Mais ce n’est pas tout. G Longuet est un humaniste qui veille à l’équité. Il relève que les agrégés font moins d’heures que les certifiés alors qu’ils sont mieux payés. « Ces différences affectent paradoxalement des enseignants placés dans des situations d’enseignement semblables. Elles sont donc à la fois sans lien avec le public d’élèves et inéquitables pour les enseignants », écrit-il. Et il demande d’aligner les temps de service des uns et des autres, autrement dit 20 heures pour tout le monde soit 5 heures de plus gratuites pour les agrégés et deux pour les certifiés. Les professeurs de Cpge auraient un régime spécial.
Mais même quand on a fait ce saut, les enseignants doivent toujours leurs 1 607 heures. En clair les certifiés doivent encore 167 heures et les agrégés 275 soit 4.6 heures hebdomadaires pour les uns et 7.6 h pour les autres. Excusez du peu…
Gratter l’os jusqu’au bout… des options en lycée
G Longuet n’oublie pas de faire le ménage dans les coins. C’est une de ses signatures. Ainsi il relève que « de nouvelles décharges horaires ont vu le jour, notamment dans le réseau d’éducation prioritaire. Ces décharges ont pour conséquence de réduire les moyens d’enseignement disponibles et donc augmenter les besoins en heures supplémentaires. Enfin, il est envisageable que, compte tenu des habitudes prises et de l’importance du montant des heures supplémentaires pour certains enseignants (dans les formations post-bac ou dans l’enseignement technologique par exemple), certaines heures ne relevant pas du face-à-face pédagogique et n’ouvrant pas droit au versement d’une IMP continuent d’être rémunérées sous la forme d’heures supplémentaires en contradiction avec les dispositions du décret du 20 août 2014 ». Il recommande donc d’aller y voir plus près en réalisant « une analyse de l’évolution des moyens d’enseignement en lien avec l’évolution des heures supplémentaires, des effectifs de contractuels et des schémas d’emplois exécutés » (recommandation n°3).

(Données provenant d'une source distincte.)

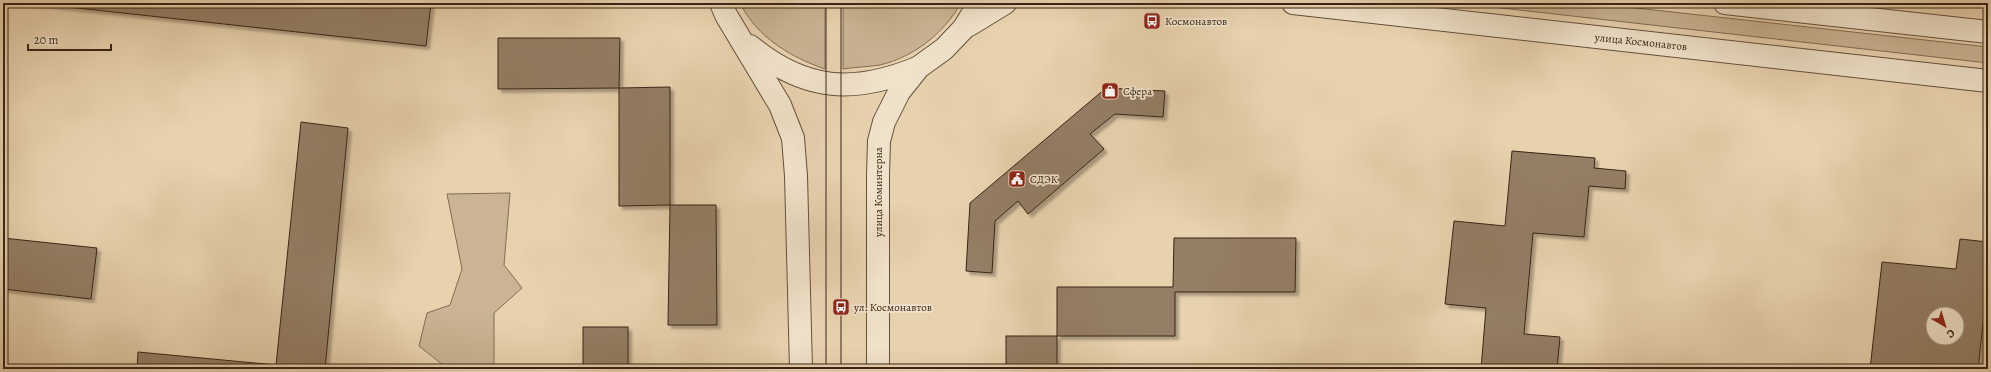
<svg xmlns="http://www.w3.org/2000/svg" width="1991" height="372" viewBox="0 0 1991 372" font-family="Alegreya,serif">
  <style>
    .green { fill: #cab494; stroke: #826c55 }
    .building { fill: #947e65; stroke: #392416; fill-rule: evenodd; filter: url(#shadow) }
    .lines { fill: none; stroke-linecap: round; stroke-linejoin: round }
    .service-casing { stroke: #65503c; stroke-width: 16 }
    .tertiary-casing { stroke: #65503c; stroke-width: 24 }
    .service { stroke: #f0e2ca; stroke-width: 14 }
    .tertiary { stroke: #f0e2ca; stroke-width: 22 }
    .tram { stroke: #392416; stroke-width: 1 }
    .labels { text-anchor: middle; dominant-baseline: central; stroke-width: 3.5; stroke-linejoin: round; paint-order: stroke }
    .poi-label { font-size: 11px; fill: #392416; stroke: #f0e2ca; text-anchor: start }
    .street-label { font-size: 11px; fill: #392416; stroke: #f0e2ca }
  </style>
  <defs>
    <filter id="shadow"><feDropShadow dx="3.5" dy="3.5" stdDeviation="1" flood-color="#0004"/></filter>
  </defs>
  <rect width="100%" height="100%" fill="#e8d2ae"/>
  <filter id="stains"><feTurbulence type="fractalNoise" baseFrequency=".005" numOctaves="4"/><feColorMatrix values="0 0 0 0 .2 0 0 0 0 .09 0 0 0 0 .02 0 0 0 .5 -.17"/></filter>
  <radialGradient id="worn" r=".72"><stop offset=".6" stop-color="#630" stop-opacity="0"/><stop offset="1" stop-color="#630" stop-opacity=".3"/></radialGradient>
  <!-- green -->
  <g class="green">
    <path d="M740 3H825V69C790 57 757 37 740 3Z"/>
    <path d="M843 3H961C944 33 914 57 880 65 868 67 855 67 843 69Z"/>
    <path d="M1457 3H1591L1988 47V63Z"/>
    <path d="M510 193 504 265 522 288 494 313V369H448L419 346 427 313 450 305 462 269 447 194Z"/>
  </g>
  <!-- building -->
  <g class="building">
    <path d="M31 3H431L426 46Z"/>
    <path d="M498 38H620L619 88 498 89Z"/>
    <path d="M670 87V205L619 206V88Z"/>
    <path d="M1106 88 1165 91 1163 117 1115 114 1090 134 1104 149 1028 214 1018 201 995 221 992 273 966 271 970 203Z"/>
    <path d="M301 122 348 128 325 369H137L138 352 276 365Z"/>
    <path d="M1512 151 1595 158 1594 168 1626 171 1625 189 1589 186 1584 237 1533 233 1524 334 1560 337 1557 369H1481L1486 308 1445 304 1454 221 1505 226Z"/>
    <path d="M670 205H716L717 325H668Z"/>
    <path d="M3 238 97 248 91 299 3 289Z"/>
    <path d="M1174 238H1296L1295 292H1175V336H1057V287H1173Z"/>
    <path d="M1960 239 1988 242V279L1978 369H1870L1882 262 1956 269ZM1933 314H1957V338H1933Z"/>
    <rect x="583" y="327" width="45" height="42"/>
    <rect x="1006" y="336" width="51" height="33"/>
  </g>
  <g class="lines">
    <defs>
      <path id="service" d="M1863 18 1864 3"/>
      <g id="tertiary">
        <path d="M721 3 726 15 780 105 793 138 796 176 801 369"/>
        <path d="M1293 3 1988 81"/>
        <path d="M1725 3 1988 32"/>
        <path d="M969 25 1005 3"/>
        <path d="M750 46C805 91 853 94 917 68"/>
        <path d="M878 369V175L879 141 884 122 899 92 919 67 944 49 964 28 979 3"/>
      </g>
    </defs>
    <!-- service casing -->
    <use href="#service" class="service-casing"/>
    <!-- tertiary casing -->
    <use href="#tertiary" class="tertiary-casing"/>
    <!-- service -->
    <use href="#service" class="service"/>
    <!-- tertiary -->
    <use href="#tertiary" class="tertiary"/>
    <!-- tram -->
    <g class="tram">
      <path d="M841 3V369"/>
      <path d="M826 369V3"/>
    </g>
  </g>
  <!-- icons -->
  <defs>
    <symbol id="bus-square" viewBox="-11 -11 22 22"><rect x="-9" y="-9" width="18" height="18" rx="4" fill="#8f2418" stroke="#f0e2ca"/><path d="M-5-6H5V4H4V6H2V4H-2V6H-4V4H-5ZM-3.5-4V0h7V-4ZM-3.5 1.2v1.5H-2V1.2ZM2 1.2v1.5H3.5V1.2Z" fill="#fff"/></symbol>
    <symbol id="shop-square" viewBox="-11 -11 22 22"><rect x="-9" y="-9" width="18" height="18" rx="4" fill="#8f2418" stroke="#f0e2ca"/><path d="M-5-2.5h2.3a2.7 3.5 0 0 1 5.4 0H5L5.5 6h-11ZM-1.5-2.5h3a1.5 2.3 0 0 0-3 0Z" fill="#fff"/></symbol>
    <symbol id="civic-square" viewBox="-11 -11 22 22"><rect x="-9" y="-9" width="18" height="18" rx="4" fill="#8f2418" stroke="#f0e2ca"/><path d="M-.6-6.5H3V-4.5H.6V-3L4-1V1h2V6H-6V1h2V-1L-.6-3ZM-1.2 2.5V6h2.4V2.5Z" fill="#fff"/></symbol>
  </defs>
  <g fill-rule="evenodd">
    <use href="#bus-square" x="1142" y="11" width="20" height="20"/>
    <use href="#shop-square" x="1100" y="81" width="20" height="20"/>
    <use href="#civic-square" x="1007" y="169" width="20" height="20"/>
    <use href="#bus-square" x="831" y="297" width="20" height="20"/>
  </g>
  <g class="labels">
    <!-- poi labels -->
    <g class="poi-label">
      <text x="1165" y="21">Космонавтов</text>
      <text x="1123" y="91">Сфера</text>
      <text x="1030" y="179">СДЭК</text>
      <text x="854" y="307">ул. Космонавтов</text>
    </g>
    <!-- street labels -->
    <g class="street-label">
      <text transform="translate(1641 42) rotate(6)">улица Космонавтов</text>
      <text transform="translate(878 192) rotate(-90)">улица Коминтерна</text>
    </g>
  </g>
  <!-- margin -->
  <rect width="1991" height="372" fill="none" stroke="#e8d2ae" stroke-width="16"/>
  <rect x="4" y="4" width="1983" height="364" fill="none" stroke="#392416" stroke-width="2"/>
  <rect x="8" y="8" width="1975" height="356" fill="none" stroke="#392416"/>
  <!-- north arrow -->
  <g transform="translate(1945 326) rotate(142)"><circle r="19" fill="#f0e2ca" stroke="#a79682"/>
  <path d="M0-3L7 15L0 10L-7 15Z" fill="#8f2418"/>
  <text y="-6" font-size="11" font-weight="bold" text-anchor="middle" fill="#392416">С</text>
  </g>
  <!-- scale -->
  <path d="M28 44v6h83v-6" fill="none" stroke="#392416" stroke-width="2"/>
  <text x="34" y="44" font-size="12" fill="#392416" stroke="#f0e2ca" stroke-width="3" paint-order="stroke">20 m</text>
  <rect width="100%" height="100%" filter="url(#stains)"/>
  <rect width="100%" height="100%" fill="url(#worn)"/>
</svg>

Il reste encore un peu à gratter sur l’os. Comment se fait-il que les enseignants de première aient une pondération horaire alors que la plupart des épreuves au bac ont lieu en terminale ? La recommandation n°9 demande de réserver la pondération aux seules discipline d’examen en 1ère. Et la recommandation n°1, en hors d’œuvre, d’aller y voir de plus près du côté des indemnité de mission (IMP) pour récupérer des miettes.
Enfin, G Longuet s’attaque aux options en lycée. Une recommandation propose d’en revoir le nombre et explicitement d’en retirer certaines, on ne sait lesquelles, de l’offre d’enseignement.
Un tiers des postes supprimés dans le secondaire
Finalement ce qui est extraordinaire chez un libéral comme G Longuet c’est ce goût pour la réglementation étatique tout en prônant l’autonomie des établissements, un souci auquel répondent justement les IMP…
A quelques mois de l’élection présidentielle, alors que l’OCDE elle-même demande le maintien des investissements dans l’éducation, l’entourage de F Fillon pose les bases de son programme. Supprimer plus de 100 000 postes dans l’éducation c’est effectivement possible. Maintenant on sait comment cela se fera.